### Records for this exercise

[Start of Attachment]

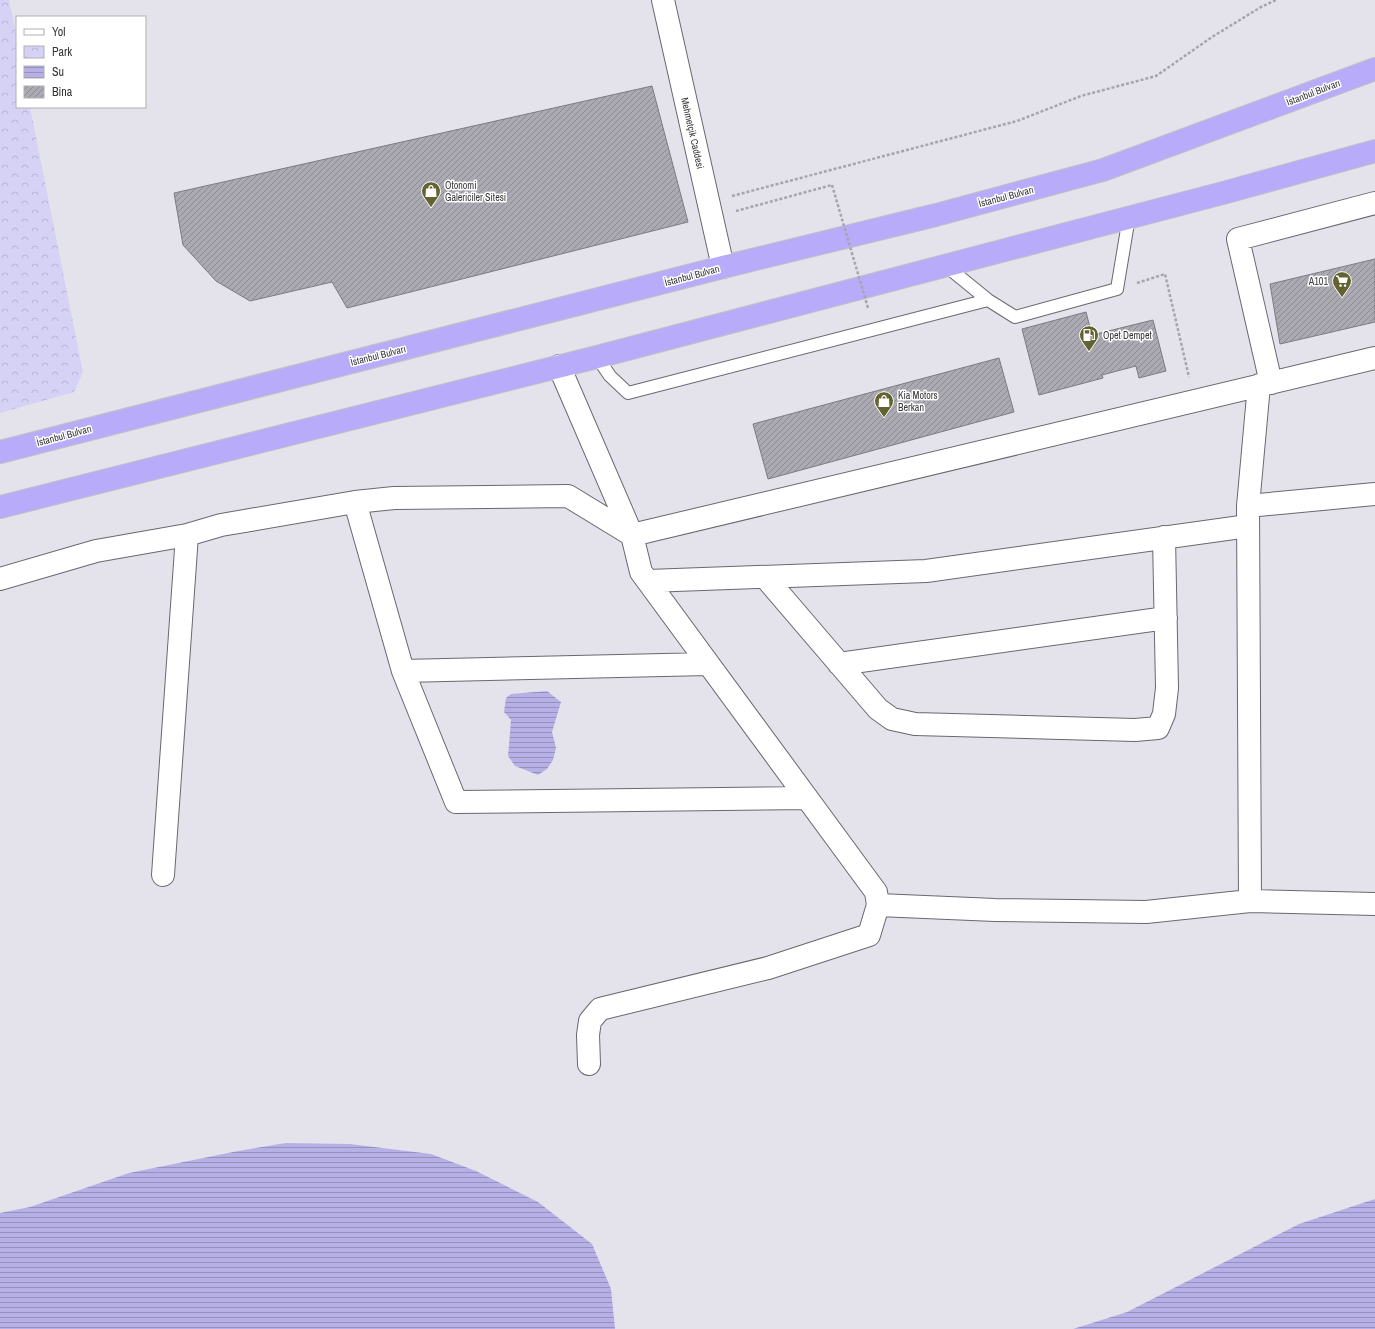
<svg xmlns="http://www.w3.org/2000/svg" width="1375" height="1329" font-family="'Archivo Narrow',sans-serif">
<defs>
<pattern id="park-crowns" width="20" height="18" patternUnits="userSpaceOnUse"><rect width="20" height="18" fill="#d6d2f6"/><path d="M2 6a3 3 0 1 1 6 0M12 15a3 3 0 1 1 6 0" fill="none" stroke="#b8b5d4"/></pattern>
<pattern id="water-rules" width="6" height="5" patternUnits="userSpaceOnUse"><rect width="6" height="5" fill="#b6b0e7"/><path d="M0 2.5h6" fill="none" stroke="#9590bc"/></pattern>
<pattern id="building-hatch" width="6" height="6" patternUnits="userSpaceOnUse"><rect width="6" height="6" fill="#abaab2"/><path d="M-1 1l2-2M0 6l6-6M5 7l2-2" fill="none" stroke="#8c8b92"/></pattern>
</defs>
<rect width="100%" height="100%" fill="#e4e3ec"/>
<path fill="url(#park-crowns)" d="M0 0H9L17 39V107H30L83 372 74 392 0 413Z"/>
<path fill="url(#water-rules)" d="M547 691 561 702 552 732 556 748 553 760 547 769 538 775 515 766 508 756 511 720 504 712 506 698 511 694Z
M286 1143 350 1144 431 1154 476 1171 538 1202 592 1244 611 1289 615 1329H0V1213L30 1207 129 1173 238 1151Z
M1375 1199V1329H1073L1127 1312 1299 1224Z"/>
<path fill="url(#building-hatch)" stroke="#7c7b83" d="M652 86 688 222 347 308 332 282 250 301 216 281 183 245 174 193Z
M1375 259V322L1280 344 1270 284Z
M1086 312 1092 335 1153 320 1166 371 1139 378 1136 366 1102 375 1103 378 1039 395 1022 329Z
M999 358 1014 412 768 479 753 424Z"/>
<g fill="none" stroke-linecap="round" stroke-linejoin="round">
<g stroke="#696870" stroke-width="14">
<path id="service" d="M945 265 988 300 1015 317 1117 289 1129 217
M597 357 610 376 628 393 988 300"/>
</g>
<g stroke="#696870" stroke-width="24">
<path id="minor" d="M559 366 632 535 641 572 876 892 878 905 869 935 768 968 600 1009 590 1021 588 1035 589 1064
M1271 383 1238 239 1375 203
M1259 385 1248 506 1250 901 1375 904
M355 502 403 671 456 802 807 798
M1248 506 1375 494
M765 577 878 709 892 719 915 724 1135 730 1158 728 1164 714 1167 688 1164 537
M0 579 96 551 187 535 221 525 355 502 394 498 568 496 632 535 1375 358
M648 581 926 571 1248 526
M839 664 1166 618
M403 671 708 664
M163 875 187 535
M878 905 995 910 1146 912 1250 901"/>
</g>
<g stroke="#696870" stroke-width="24">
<path id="secondary" d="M663 0 723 267"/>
</g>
<g stroke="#c3c3c4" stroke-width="24">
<path id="trunk" d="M0 452 723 267 936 215 1103 170 1375 69
M0 507 597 357 1223 193 1375 151"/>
</g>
<path stroke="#a6a5ac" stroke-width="2.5" stroke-dasharray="3 2" stroke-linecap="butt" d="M732 196 1017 121 1081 96 1156 76 1212 37 1261 7 1276 0
M736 211 832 185
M1137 283 1165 274 1189 377"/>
<use href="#service" stroke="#fff" stroke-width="12"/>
<use href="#minor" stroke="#fff" stroke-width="22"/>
<use href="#secondary" stroke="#fff" stroke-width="22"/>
<use href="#trunk" stroke="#b8acfa" stroke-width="22"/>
<path stroke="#a6a5ac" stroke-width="2.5" stroke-dasharray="3 2" stroke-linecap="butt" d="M832 185 868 308"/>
</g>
<defs>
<g id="shop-pin" transform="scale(1)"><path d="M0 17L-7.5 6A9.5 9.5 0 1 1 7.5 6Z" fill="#626330" stroke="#fff"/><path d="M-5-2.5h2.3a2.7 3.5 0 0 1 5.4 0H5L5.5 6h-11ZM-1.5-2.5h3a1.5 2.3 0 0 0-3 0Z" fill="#fff"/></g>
<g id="supermarket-pin" transform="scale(1)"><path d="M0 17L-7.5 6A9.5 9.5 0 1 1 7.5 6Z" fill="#626330" stroke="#fff"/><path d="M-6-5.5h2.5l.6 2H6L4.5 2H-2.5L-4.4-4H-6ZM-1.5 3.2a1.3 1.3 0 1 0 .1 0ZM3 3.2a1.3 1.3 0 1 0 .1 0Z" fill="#fff"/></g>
<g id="fuel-pin" transform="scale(1)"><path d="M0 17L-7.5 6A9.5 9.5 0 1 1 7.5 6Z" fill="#626330" stroke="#fff"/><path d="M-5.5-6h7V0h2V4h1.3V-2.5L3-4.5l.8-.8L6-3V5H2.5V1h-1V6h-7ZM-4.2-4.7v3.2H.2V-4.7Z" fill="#fff"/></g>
</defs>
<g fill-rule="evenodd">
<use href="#shop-pin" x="431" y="191"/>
<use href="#supermarket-pin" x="1342" y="281"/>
<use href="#fuel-pin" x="1089" y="335"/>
<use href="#shop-pin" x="884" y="401"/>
</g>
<g text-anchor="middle" stroke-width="3" stroke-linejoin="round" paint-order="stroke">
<g font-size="10" fill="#363639" stroke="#fff">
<text transform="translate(1313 92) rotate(-21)" y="4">İstanbul Bulvarı</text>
<text transform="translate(693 133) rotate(77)" y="4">Mehmetçik Caddesi</text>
<text transform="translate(1006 196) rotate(-15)" y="4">İstanbul Bulvarı</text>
<text transform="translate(692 275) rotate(-15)" y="4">İstanbul Bulvarı</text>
<text transform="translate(378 355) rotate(-14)" y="4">İstanbul Bulvarı</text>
<text transform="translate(64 435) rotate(-15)" y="4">İstanbul Bulvarı</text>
</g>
<g font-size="10" fill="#363639" stroke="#fff" text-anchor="start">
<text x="445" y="189">Otonomi<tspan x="445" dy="12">Galericiler Sitesi</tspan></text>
<text x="1328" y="285" text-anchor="end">A101</text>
<text x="1103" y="339">Opet Dempet</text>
<text x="898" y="399">Kia Motors<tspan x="898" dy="12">Berkan</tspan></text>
</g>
</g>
<rect x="16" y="16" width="130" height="92" fill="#ffffff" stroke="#afafb0"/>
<rect x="24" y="29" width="20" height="6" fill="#ffffff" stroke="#afafb0"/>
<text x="52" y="36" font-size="12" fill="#363639">Yol</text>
<rect x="24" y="46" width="20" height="12" fill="url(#park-crowns)" stroke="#afafb0"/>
<text x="52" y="56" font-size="12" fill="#363639">Park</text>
<rect x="24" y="66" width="20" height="12" fill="url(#water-rules)" stroke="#afafb0"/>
<text x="52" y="76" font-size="12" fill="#363639">Su</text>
<rect x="24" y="86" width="20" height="12" fill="url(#building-hatch)" stroke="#afafb0"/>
<text x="52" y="96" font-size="12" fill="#363639">Bina</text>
</svg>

[End of Attachment]

If the string "round" is in a line of the entries, pick that line out.

<g fill="none" stroke-linecap="round" stroke-linejoin="round">
<g text-anchor="middle" stroke-width="3" stroke-linejoin="round" paint-order="stroke">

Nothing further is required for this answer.